Health plans would benefit state's uninsured
Bill Scanlon, Rocky Mountain News
Published April 6, 2007 at midnight
Almost all the low-income uninsured in Colorado would get basic or comprehensive health coverage under two plans presented Thursday to the state's Blue Ribbon Commission on Health Care Reform.
Whether those proposals become reality depends greatly on whether the state can afford the costs, whether the feds deem the plans legal and whether employers and insurers back the plans or fight them.
About one in six Coloradans - some 770,000 people - don't have health insurance, and that number seems to be growing.
Kaiser-Permanente, one of the largest health insurers in metro Denver, proposes a gradual phase-in of coverage, starting with children and moving toward covering most uninsured adults.
Highlights of the K-P plan:
The federal government grants a waiver to allow Colorado to use Medicaid dollars to cover more children from low- and modest-income families.
Everyone has their own personal physician so that care is coordinated and proactive, focusing on keeping people healthy and cancer-free.
The state provides incentives for doctors to switch to electronic records, rather than the manila folders stacked up in most doctors' offices.
Donna Lynne, CEO of Kaiser- Permanente Colorado, said the bold plan can be affordable because it will get people out of emergency rooms and get them to take responsibility for their own health - particularly with preventable syndromes such as obesity and heart disease.
"When you look at what gets people sick today, it's diseases they have a lot of control over," Lynne said. "One percent of our population consumes 30 percent of our health-care dollars - mostly on heart conditions and complications related to lifestyle."
Lynne is hoping that enough of the usual interest groups - small-business owners, doctors and insurers - have been so convinced of the need for some kind of reform that they set aside their own interests for the good of all.

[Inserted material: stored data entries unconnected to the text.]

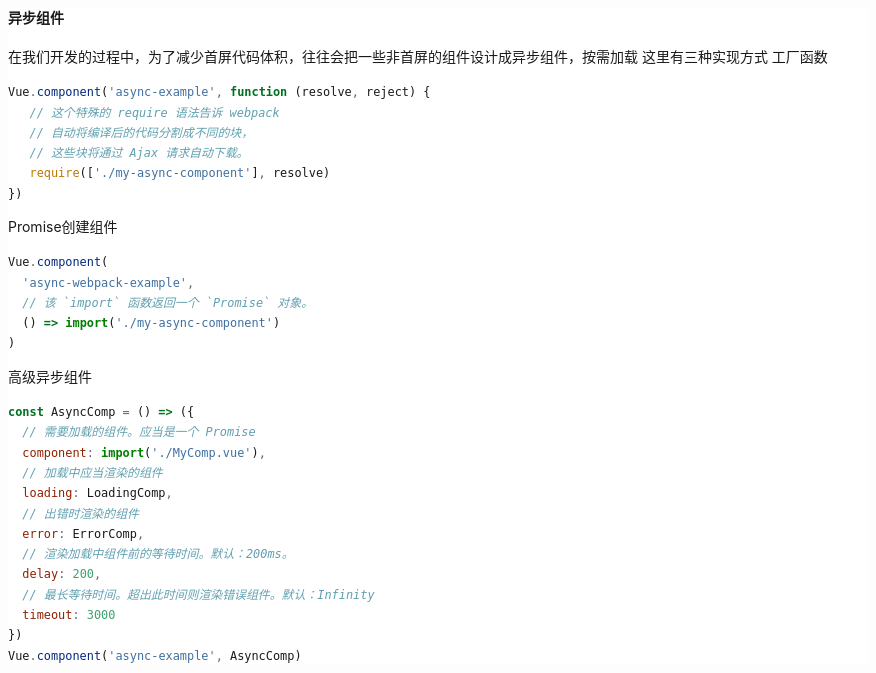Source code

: 
#### 异步组件
在我们开发的过程中，为了减少首屏代码体积，往往会把一些非首屏的组件设计成异步组件，按需加载
这里有三种实现方式
工厂函数
```js
Vue.component('async-example', function (resolve, reject) {
   // 这个特殊的 require 语法告诉 webpack
   // 自动将编译后的代码分割成不同的块，
   // 这些块将通过 Ajax 请求自动下载。
   require(['./my-async-component'], resolve)
})
```
Promise创建组件
```js
Vue.component(
  'async-webpack-example',
  // 该 `import` 函数返回一个 `Promise` 对象。
  () => import('./my-async-component')
)
```
高级异步组件
```js
const AsyncComp = () => ({
  // 需要加载的组件。应当是一个 Promise
  component: import('./MyComp.vue'),
  // 加载中应当渲染的组件
  loading: LoadingComp,
  // 出错时渲染的组件
  error: ErrorComp,
  // 渲染加载中组件前的等待时间。默认：200ms。
  delay: 200,
  // 最长等待时间。超出此时间则渲染错误组件。默认：Infinity
  timeout: 3000
})
Vue.component('async-example', AsyncComp)
```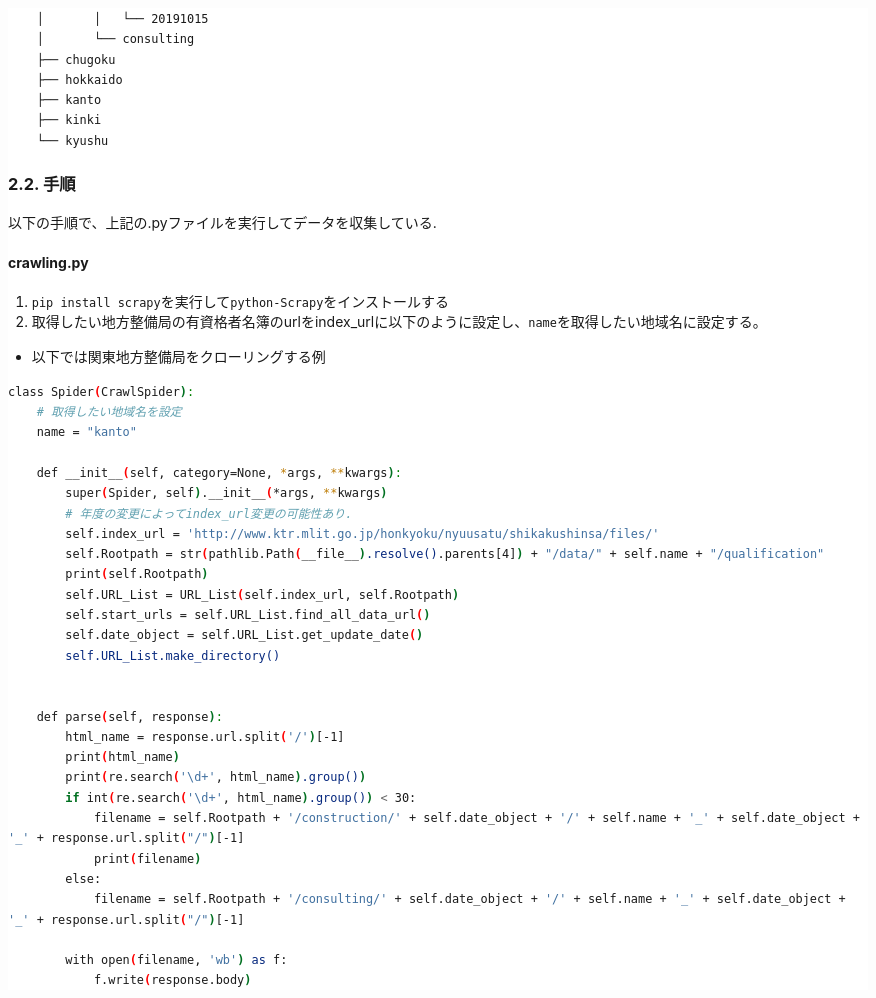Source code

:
 ```
    │       │   └── 20191015
    │       └── consulting
    ├── chugoku
    ├── hokkaido
    ├── kanto
    ├── kinki
    └── kyushu

```

### 2.2. 手順


以下の手順で、上記の.pyファイルを実行してデータを収集している.

#### crawling.py

1. `pip install scrapy`を実行して`python-Scrapy`をインストールする
2. 取得したい地方整備局の有資格者名簿のurlをindex_urlに以下のように設定し、`name`を取得したい地域名に設定する。

- 以下では関東地方整備局をクローリングする例
```bash
class Spider(CrawlSpider):
    # 取得したい地域名を設定
    name = "kanto"

    def __init__(self, category=None, *args, **kwargs):
        super(Spider, self).__init__(*args, **kwargs)
        # 年度の変更によってindex_url変更の可能性あり.
        self.index_url = 'http://www.ktr.mlit.go.jp/honkyoku/nyuusatu/shikakushinsa/files/'
        self.Rootpath = str(pathlib.Path(__file__).resolve().parents[4]) + "/data/" + self.name + "/qualification"
        print(self.Rootpath)
        self.URL_List = URL_List(self.index_url, self.Rootpath)
        self.start_urls = self.URL_List.find_all_data_url()
        self.date_object = self.URL_List.get_update_date()
        self.URL_List.make_directory()


    def parse(self, response):
        html_name = response.url.split('/')[-1]
        print(html_name)
        print(re.search('\d+', html_name).group())
        if int(re.search('\d+', html_name).group()) < 30:
            filename = self.Rootpath + '/construction/' + self.date_object + '/' + self.name + '_' + self.date_object + '_' + response.url.split("/")[-1]
            print(filename)
        else:
            filename = self.Rootpath + '/consulting/' + self.date_object + '/' + self.name + '_' + self.date_object + '_' + response.url.split("/")[-1]
        
        with open(filename, 'wb') as f:
            f.write(response.body)


```
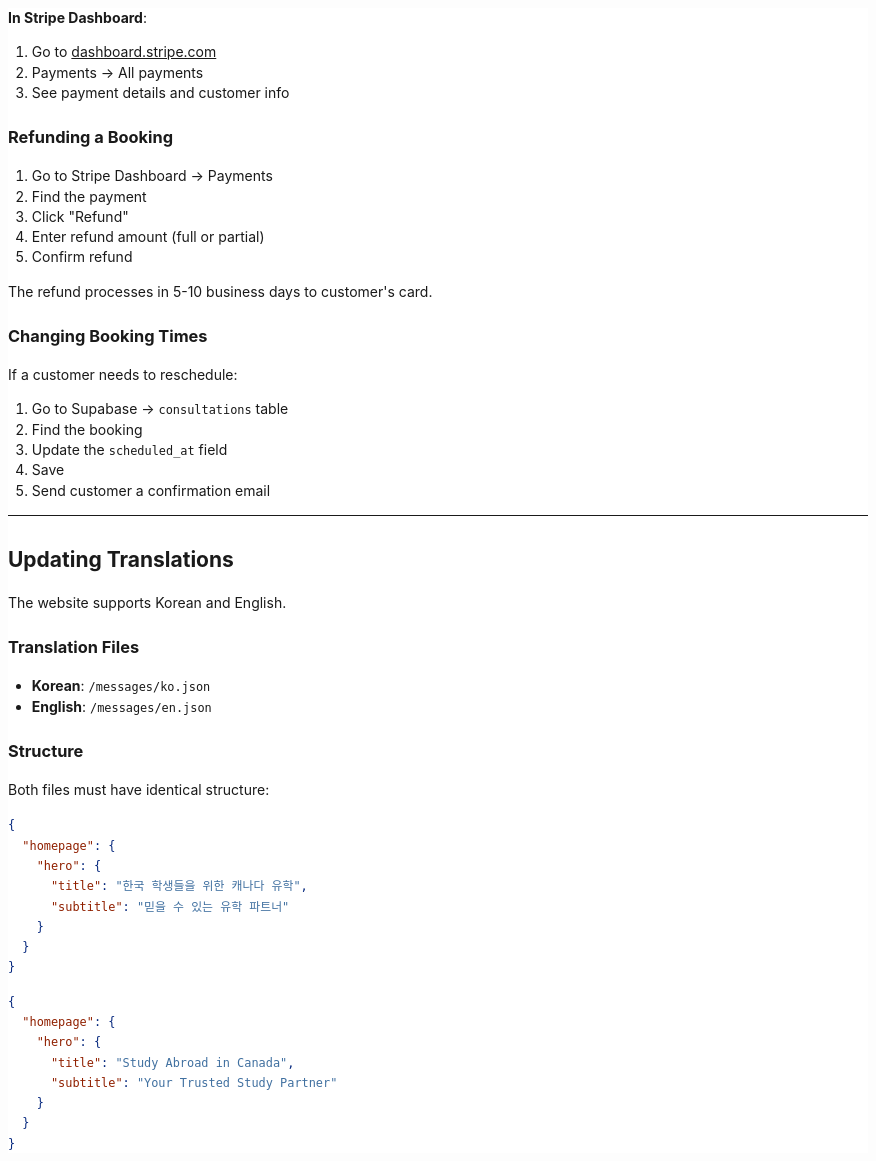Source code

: **In Stripe Dashboard**:
1. Go to [dashboard.stripe.com](https://dashboard.stripe.com)
2. Payments → All payments
3. See payment details and customer info

### Refunding a Booking

1. Go to Stripe Dashboard → Payments
2. Find the payment
3. Click "Refund"
4. Enter refund amount (full or partial)
5. Confirm refund

The refund processes in 5-10 business days to customer's card.

### Changing Booking Times

If a customer needs to reschedule:

1. Go to Supabase → `consultations` table
2. Find the booking
3. Update the `scheduled_at` field
4. Save
5. Send customer a confirmation email

---

## Updating Translations

The website supports Korean and English.

### Translation Files

- **Korean**: `/messages/ko.json`
- **English**: `/messages/en.json`

### Structure

Both files must have identical structure:

```json
{
  "homepage": {
    "hero": {
      "title": "한국 학생들을 위한 캐나다 유학",
      "subtitle": "믿을 수 있는 유학 파트너"
    }
  }
}
```

```json
{
  "homepage": {
    "hero": {
      "title": "Study Abroad in Canada",
      "subtitle": "Your Trusted Study Partner"
    }
  }
}
```
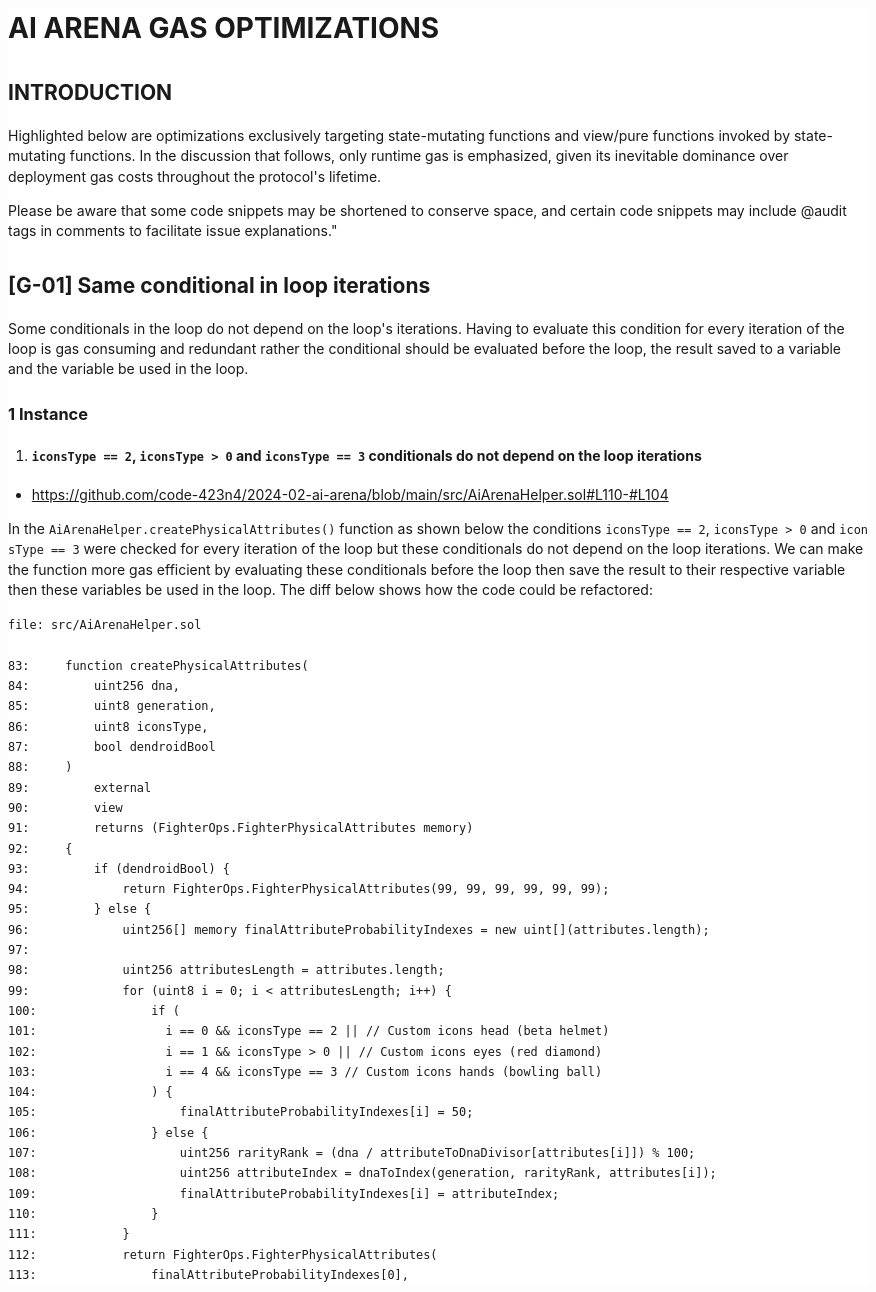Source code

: # AI ARENA GAS OPTIMIZATIONS


## INTRODUCTION
Highlighted below are optimizations exclusively targeting state-mutating functions and view/pure functions invoked by state-mutating functions. In the discussion that follows, only runtime gas is emphasized, given its inevitable dominance over deployment gas costs throughout the protocol's lifetime. 

Please be aware that some code snippets may be shortened to conserve space, and certain code snippets may include @audit tags in comments to facilitate issue explanations."


## [G-01] Same conditional in loop iterations
Some conditionals in the loop do not depend on the loop's iterations. Having to evaluate this condition for every iteration of the loop is gas consuming and redundant rather the conditional should be evaluated before the loop, the result saved to a variable and the variable be used in the loop.

### 1 Instance
1. #### `iconsType == 2`, `iconsType > 0` and `iconsType == 3` conditionals do not depend on the loop iterations
- https://github.com/code-423n4/2024-02-ai-arena/blob/main/src/AiArenaHelper.sol#L110-#L104

In the `AiArenaHelper.createPhysicalAttributes()` function as shown below the conditions `iconsType == 2`, `iconsType > 0` and `iconsType == 3` were checked for every iteration of the loop but these conditionals do not depend on the loop iterations. We can make the function more gas efficient by evaluating these conditionals before the loop then save the result to their respective variable then these variables be used in the loop. The diff below shows how the code could be refactored:

```solidity
file: src/AiArenaHelper.sol

83:     function createPhysicalAttributes(
84:         uint256 dna, 
85:         uint8 generation, 
86:         uint8 iconsType, 
87:         bool dendroidBool
88:     ) 
89:         external 
90:         view 
91:         returns (FighterOps.FighterPhysicalAttributes memory) 
92:     {
93:         if (dendroidBool) {
94:             return FighterOps.FighterPhysicalAttributes(99, 99, 99, 99, 99, 99);
95:         } else {
96:             uint256[] memory finalAttributeProbabilityIndexes = new uint[](attributes.length);
97: 
98:             uint256 attributesLength = attributes.length;
99:             for (uint8 i = 0; i < attributesLength; i++) {
100:                if (
101:                  i == 0 && iconsType == 2 || // Custom icons head (beta helmet)
102:                  i == 1 && iconsType > 0 || // Custom icons eyes (red diamond)
103:                  i == 4 && iconsType == 3 // Custom icons hands (bowling ball)
104:                ) {
105:                    finalAttributeProbabilityIndexes[i] = 50;
106:                } else {
107:                    uint256 rarityRank = (dna / attributeToDnaDivisor[attributes[i]]) % 100;
108:                    uint256 attributeIndex = dnaToIndex(generation, rarityRank, attributes[i]);
109:                    finalAttributeProbabilityIndexes[i] = attributeIndex;
110:                }
111:            }
112:            return FighterOps.FighterPhysicalAttributes(
113:                finalAttributeProbabilityIndexes[0],
```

The Service Employees International Union, which is affiliated with the Nurse Alliance of Colorado, proposes a plan that also would ask the feds for a waiver to use Medicaid dollars more creatively:
Use some of the Medicaid money as a subsidy to allow low-income people, especially those who work at small businesses who don't offer coverage, to buy low-cost coverage.
Establish a low-income safety-net pool from tax dollars now used to reimburse uncompensated care at hospitals and other facilities.
Provide subsidized coverage for parents with modest incomes and for single adults with very modest incomes.
Get seniors into the right long-term-care settings, with emphasis on keeping them "happy, healthy and in their homes," rather than in institutionalized settings, said spokeswoman Shannon Perez.
Most of the uninsured could get at least basic coverage almost immediately, drastically lowering the expenses wrought by inefficiencies, Perez said.
The proposals are due at the end of today.
Senate Bill 208, which established the blue-ribbon commission, requires that the commission only consider proposals that "ensure access to affordable coverage for Colorado residents."
The commission's final report is due to the legislature before Dec. 1. It must include "an unbiased economic analysis, feasibility, and technical assessment" of the reform proposals.